(CN) – Legislators do not have a First Amendment right to vote on any given matter, the U.S. Supreme Court ruled Monday, backing a recusal provision in Nevada’s government ethics law that the state Supreme Court had called unconstitutionally overbroad.
In 2005, the Nevada Commission on Ethics began investigating a Sparks city councilman, Michael Carrigan, for allegedly violating a restriction against voting on measures in which an elected official has certain private interests. Carrigan had been accused of voting to approve an application for the Lazy 8 casino project, for which his campaign manger worked a paid consultant.

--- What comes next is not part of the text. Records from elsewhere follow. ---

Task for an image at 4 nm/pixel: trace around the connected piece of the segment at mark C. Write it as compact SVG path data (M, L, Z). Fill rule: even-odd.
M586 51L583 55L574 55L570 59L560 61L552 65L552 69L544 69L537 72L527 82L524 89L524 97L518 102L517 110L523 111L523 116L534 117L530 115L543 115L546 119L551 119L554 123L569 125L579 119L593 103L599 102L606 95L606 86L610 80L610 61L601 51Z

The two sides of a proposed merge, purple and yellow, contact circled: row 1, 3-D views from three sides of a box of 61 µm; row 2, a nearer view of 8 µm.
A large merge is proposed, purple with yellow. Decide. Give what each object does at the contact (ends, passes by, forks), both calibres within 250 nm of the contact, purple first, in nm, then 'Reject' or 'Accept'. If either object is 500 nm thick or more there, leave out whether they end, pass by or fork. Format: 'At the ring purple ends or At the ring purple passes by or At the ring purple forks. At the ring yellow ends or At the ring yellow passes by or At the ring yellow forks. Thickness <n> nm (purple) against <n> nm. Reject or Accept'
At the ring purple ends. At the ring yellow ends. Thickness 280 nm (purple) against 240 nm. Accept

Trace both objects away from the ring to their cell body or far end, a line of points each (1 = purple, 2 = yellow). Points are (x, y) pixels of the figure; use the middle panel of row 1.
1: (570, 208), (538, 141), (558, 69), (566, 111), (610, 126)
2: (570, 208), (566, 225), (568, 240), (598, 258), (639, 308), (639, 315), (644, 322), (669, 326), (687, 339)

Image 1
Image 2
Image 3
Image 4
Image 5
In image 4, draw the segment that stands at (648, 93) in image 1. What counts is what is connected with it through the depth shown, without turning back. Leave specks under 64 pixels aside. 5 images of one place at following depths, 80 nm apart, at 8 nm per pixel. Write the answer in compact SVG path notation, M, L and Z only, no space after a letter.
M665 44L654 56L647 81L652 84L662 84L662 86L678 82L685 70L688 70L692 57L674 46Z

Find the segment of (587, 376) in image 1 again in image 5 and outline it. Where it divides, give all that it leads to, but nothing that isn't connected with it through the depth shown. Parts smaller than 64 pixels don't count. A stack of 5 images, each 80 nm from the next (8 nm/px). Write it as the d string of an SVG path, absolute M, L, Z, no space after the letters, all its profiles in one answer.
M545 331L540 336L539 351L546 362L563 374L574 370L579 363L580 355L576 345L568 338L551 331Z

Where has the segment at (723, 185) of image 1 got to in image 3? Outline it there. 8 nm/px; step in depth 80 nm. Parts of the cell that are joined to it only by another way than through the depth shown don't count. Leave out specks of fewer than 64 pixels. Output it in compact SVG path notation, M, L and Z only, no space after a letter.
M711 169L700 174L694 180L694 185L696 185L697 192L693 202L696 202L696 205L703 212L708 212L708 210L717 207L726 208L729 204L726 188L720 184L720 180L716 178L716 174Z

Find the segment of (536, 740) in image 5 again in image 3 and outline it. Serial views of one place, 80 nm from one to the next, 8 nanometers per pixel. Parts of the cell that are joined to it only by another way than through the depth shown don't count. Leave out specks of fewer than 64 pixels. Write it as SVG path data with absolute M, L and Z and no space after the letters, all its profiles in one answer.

The commission censured Carrigan but did not impose a civil penalty, concluding that the councilman’s relationship with his friend constituted a conflict of interest but was not a willful infraction.
A federal judge declined Carrigan’s petition to review the ethics law for constitutional violations, but the divided Nevada Supreme Court reversed and held that the First Amendment protects elected officials’ right to vote.
Legislative recusal rules “have been commonplace for over 200 years,” Justice Antonin Scalia wrote for the mostly unanimous court.
“In an attempt to combat this overwhelming evidence of constitutional acceptability, Carrigan relies on a handful of lower-court cases from the 1980’s and afterwards,” Scalia wrote. “Even if they were relevant, those cases would be too little and too late to contradict the long-recognized need for legislative recusal. But they are not relevant. The first was vacated as moot, and the other two involve retaliation amounting to viewpoint discrimination.”
Ultimately a legislator’s vote represents his share of the legislature, the court found.
“The legislative power thus committed is not personal to the legislator but belongs to the people; the legislator has no personal right to it,” Scalia wrote.
There is also no symbolism to a citizen or legislator’s vote, he added.
“Moreover, the fact that a nonsymbolic act is the product of deeply held personal belief – even if the actor would like it to convey his deeply held personal belief – does not transform action into First Amendment speech,” the 11-page decision states (emphasis in original).
Justice Anthony Kennedy, who joined in the Scalia’s decision, authored a concurring opinion that reflects on the burdens such rules could “impose on the First Amendment speech rights of legislators and constituents apart from an asserted right to engage in the act of casting a vote.”
If a person runs for office to promote his beliefs about family life or other views, and friends or groups with the same ties support that candidate, how would Nevada’s statute affect him, Kennedy pondered.
“There is, in my view, a serious concern that the statute imposes burdens on the communications and expressions just discussed,” according to the four-page opinion.
Justice Samuel Alito also authored a separate opinion, concurring with Scalia in part and concurring in the judgment.
Though Scalia agreed that Carrigan does not have a case, he said restrictions upon legislators’ voting do constitute restrictions upon legislators’ speech.
“Voting has an expressive component in and of itself,” Alito wrote. “The Court’s strange understanding of the concept of speech is shown by its suggestion that the symbolic act of burning the American flag is speech but John Quincy Adams calling out ‘yea’ on the Embargo Act was not.”
Ultimately Alito agreed that the Nevada Supreme Court’s judgment for Carrgian should be reversed because “legislative recusal rules were not regarded during the founding era as impermissible restrictions on freedom of speech.” (Emphasis in original.)